JERUSALEM — President Trump’s son-in-law and chief Middle East adviser, Jared Kushner, made his first solo visit Wednesday to the region, holding separate meetings with the Israeli and Palestinian leaders in an attempt to restart long-dormant peace talks.

There was no immediate word on the meetings, which are aimed at laying the groundwork for a resumption of negotiations for the first time in three years.

The Trump administration faces the same obstacles that have doomed previous attempts by a string of Republican and Democratic administrations: deep disagreements over key issues such as borders, dueling claims to Jerusalem and the fate of millions of Palestinian refugees and their descendants.

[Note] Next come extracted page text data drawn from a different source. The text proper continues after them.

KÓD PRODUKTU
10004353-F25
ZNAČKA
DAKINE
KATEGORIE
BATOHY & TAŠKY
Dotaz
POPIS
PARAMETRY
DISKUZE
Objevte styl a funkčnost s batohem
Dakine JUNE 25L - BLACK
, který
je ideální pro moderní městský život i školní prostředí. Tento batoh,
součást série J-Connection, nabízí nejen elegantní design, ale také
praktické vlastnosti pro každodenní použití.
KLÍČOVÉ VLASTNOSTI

But Kushner enjoys some advantages that could allow him to make at least some progress. Trump made a successful visit to the region last month and appears to have forged a good working relationship with both sides.

The new atmosphere of goodwill, along with concerns of potentially provoking the unpredictable president, could give Trump leverage in extracting concessions from the sides.

Kushner, whose family has a long relationship with Netanyahu, met with the Israeli leader in Jerusalem for about 31/2 hours before heading to the West Bank city of Ramallah for a late-night meeting with Palestinian President Mahmoud Abbas.

Netanyahu’s office released a short video showing Kushner, along with envoy Jason Greenblatt and U.S. Ambassador David Friedman, arriving at the Israeli premier’s office in Jerusalem.

Netanyahu warmly greeted Kushner with a smile and hug. “This is an opportunity to pursue our common goals of security, prosperity and peace,” Netanyahu said.

“The president sends his best regards and it’s an honor to be here with you,” Kushner said.

Reporters were barred from covering the meetings and did not have an opportunity to ask Kushner questions.